### Work to do
Extract every line of the listing below and reproduce each one word for word, without changes.

====== Records supplied ======

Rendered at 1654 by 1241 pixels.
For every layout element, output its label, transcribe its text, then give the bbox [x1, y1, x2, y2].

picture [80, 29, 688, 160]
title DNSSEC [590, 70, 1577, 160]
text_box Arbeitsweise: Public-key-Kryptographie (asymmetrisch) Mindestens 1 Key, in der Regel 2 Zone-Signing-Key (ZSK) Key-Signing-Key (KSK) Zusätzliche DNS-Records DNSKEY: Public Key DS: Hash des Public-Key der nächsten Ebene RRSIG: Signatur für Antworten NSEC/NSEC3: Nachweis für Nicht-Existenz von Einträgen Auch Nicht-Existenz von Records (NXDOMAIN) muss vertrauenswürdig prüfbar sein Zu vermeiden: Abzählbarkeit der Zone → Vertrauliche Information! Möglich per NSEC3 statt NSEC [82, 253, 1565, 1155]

======

### Solution to this problem
Rendered at 1654 by 1241 pixels.
For every layout element, output its label, transcribe its text, then give the bbox [x1, y1, x2, y2].

picture [80, 29, 688, 160]
title DNSSEC [590, 70, 1577, 160]
text_box Arbeitsweise: Public-key-Kryptographie (asymmetrisch) Mindestens 1 Key, in der Regel 2 Zone-Signing-Key (ZSK) Key-Signing-Key (KSK) Zusätzliche DNS-Records DNSKEY: Public Key DS: Hash des Public-Key der nächsten Ebene RRSIG: Signatur für Antworten NSEC/NSEC3: Nachweis für Nicht-Existenz von Einträgen Auch Nicht-Existenz von Records (NXDOMAIN) muss vertrauenswürdig prüfbar sein Zu vermeiden: Abzählbarkeit der Zone → Vertrauliche Information! Möglich per NSEC3 statt NSEC [82, 253, 1565, 1155]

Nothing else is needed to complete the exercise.